Thinking Anew – Bringing good news to the oppressed
Isaiah takes a universalist view: God’s covenant with Israel is inclusive of all nations and peoples.
Joseph and the Amazing Technicolour Dreamcoat is a musical with lyrics by Tim Rice and music by Andrew Lloyd Webber based on the “coat of many colours” story about Joseph in the Bible. Some will dismiss such ancient stories as irrelevant in today’s world but if we look more deeply we will discover there are treasures to be found and lessons learnt.
One of the burning issues of our time – immigration – has been a source of political instability and social unrest in many countries. We may see it as a recent phenomenon, but peoples have been on the move since the beginning of human history, usually because of war or economic necessity.
We know this from our own 19th-century history, when famine forced hundreds of thousands of desperate people to flee starvation as countless others died.
According to the Bible, the semi-nomadic tribe or family of Jacob, Joseph’s father, settled as immigrants in Egypt, in the land of Goshen, a fertile area in the eastern part of the Nile Delta because their traditional homelands could no longer sustain them.
We know from records of the period that Egypt with its strong economy and substantial food reserves was generous to such people.
A frontier official, for example, about 1350 BC informed the pharaoh that some nomads “who knew not how they should live have come begging a home in the domain of pharaoh”.
Later, under a new regime the welcome was replaced by slave labour thus setting the stage for the Exodus led by Moses, an event that has inspired freedom movements ever since, notably in 20th-century America and South Africa.
Tomorrow’s Old Testament reading is from that part of the Book of Isaiah dating from the return of the Israelites from another exile.
It reads: “The spirit of the Lord God is upon me, because the Lord has anointed me; he has sent me to bring good news to the oppressed, to bind up the broken-hearted, to proclaim liberty to the captives, and release to the prisoners.”
There are racial and religious undertones in these words because the returning exiles did not return to an empty land.
Many of their own people, mostly the poor who were spared exile, had integrated with other races or tribes and adopted their beliefs and customs.
As a result, the priest Ezra called for the break-up of interracial and interreligious marriages in order to restore Hebrew purity laws.
Isaiah takes a different, universalist view: God’s covenant with Israel is inclusive of all nations and peoples.

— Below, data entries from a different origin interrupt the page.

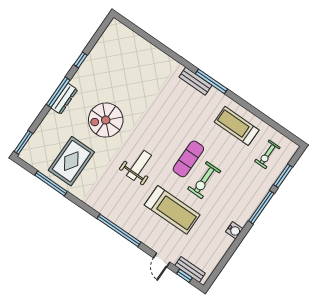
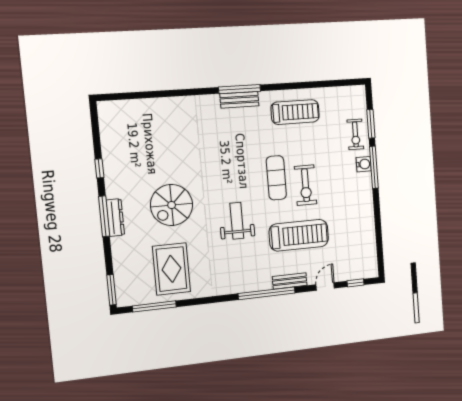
bench: (195, 81) -> (239, 100), moved
treadmill: (237, 126) -> (295, 112), turned 180
exercise bike: (267, 154) -> (355, 134), moved
window: (51, 183) -> (154, 306), moved
water cooler: (234, 230) -> (364, 164), moved
door: (162, 260) -> (325, 286), swing flipped
bench: (190, 269) -> (290, 281), moved

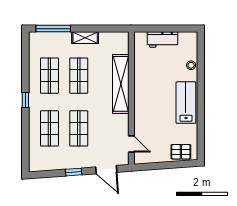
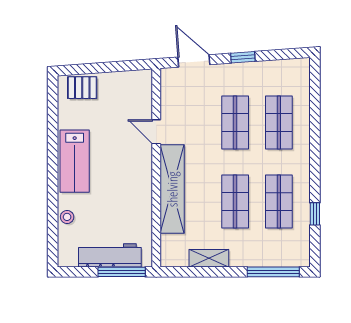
window: (155, 29) -> (122, 272), added
shelving: (85, 38) -> (209, 258), moved
workbench: (162, 40) -> (110, 255), width x1.38
window: (25, 100) -> (315, 214), moved
door: (131, 144) -> (156, 132), moved

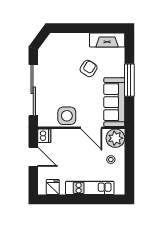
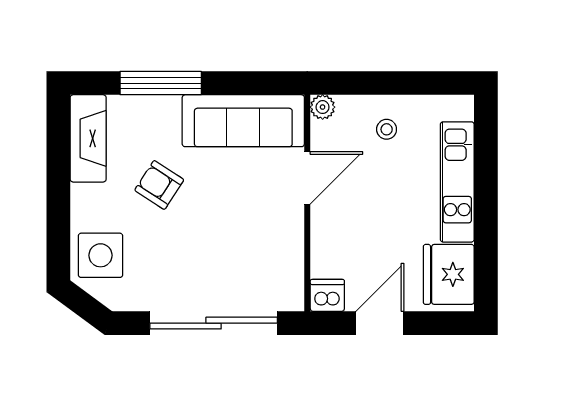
window: (129, 80) -> (161, 83), moved
side table: (67, 116) -> (100, 255), moved
plant: (115, 138) -> (323, 107), width x0.53, depth x0.53
fridge: (53, 187) -> (449, 274), width x1.88, depth x1.34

The same concerns about religion and culture are expressed in Europe and America today by those opposed to immigration from Africa and elsewhere.
Identity and culture are real issues. These are complex and sensitive matters but Christians have been given clear guidance by Jesus in word and action.

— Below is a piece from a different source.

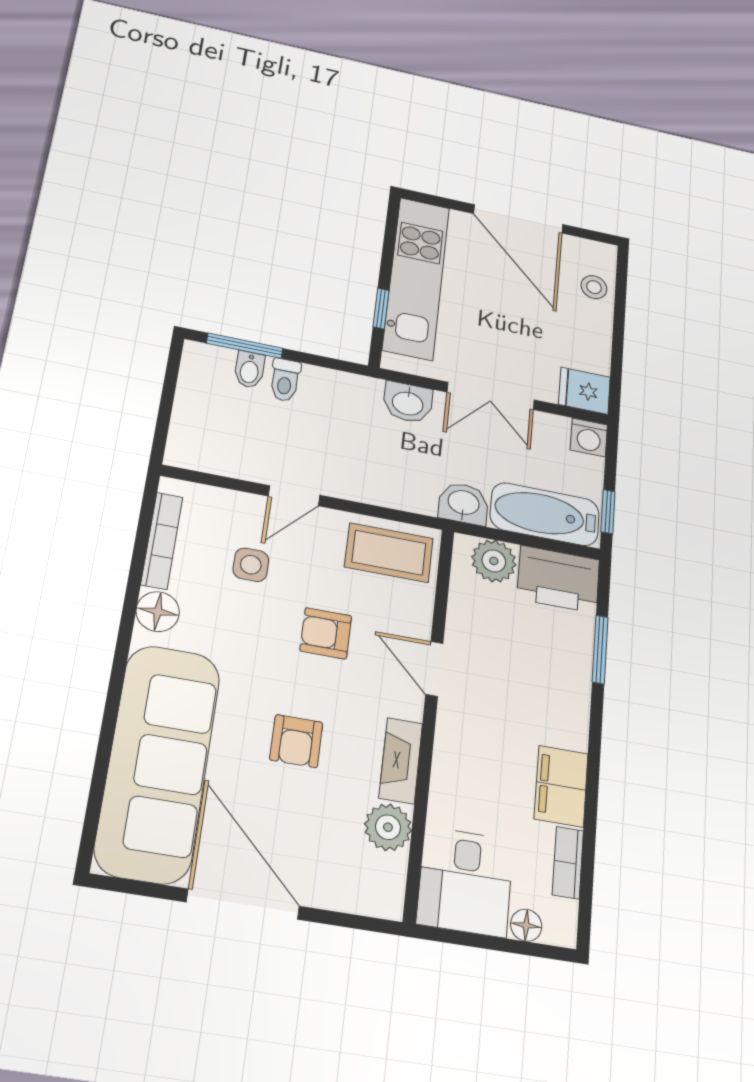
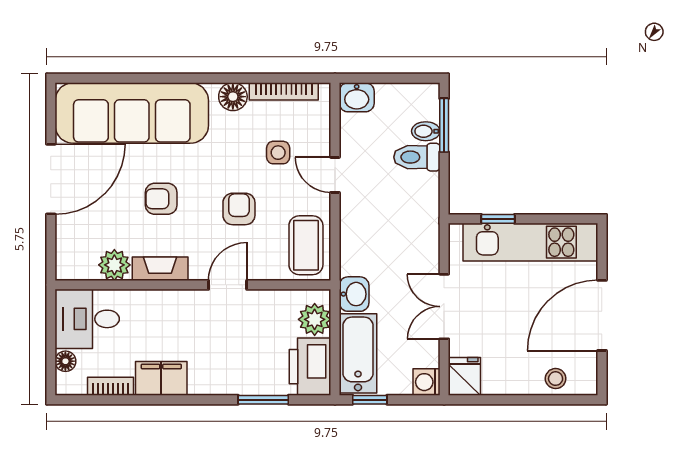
toilet: (285, 380) -> (417, 157), width x1.37, depth x1.39
washbasin: (408, 402) -> (357, 97), moved, turned -90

When he was invited to read in the synagogue he chose this passage from Isaiah, and so made Isaiah’s inclusive language his own.
In his book Hope and Suffering, Archbishop Desmond Tutu, writing with the Exodus, in mind said this: “God showed himself there as a saving God, as a doing, an active kind of God, not one who was fond of delivering eloquent speeches, but as a gracious God (they did not deserve to be saved, they could not merit being saved); and he showed himself to be a God of liberation, the great Exodus God, who took the side of the oppressed, the exploited ones, the downtrodden, the marginalised ones. He was no fence-sitter. He took sides against the powerful on behalf of the widow, the orphan and the alien – classes of people who were often at the back of the queue, at the bottom of the pile. The God of Abraham, Isaac and Jacob, the God of our Fathers, the Father of our Lord Jesus Christ was known then first as the God of the Exodus, the Liberator God, and the theme of setting free, of rescuing captives or those who have been kidnapped, is one that runs through the Bible as the golden thread.”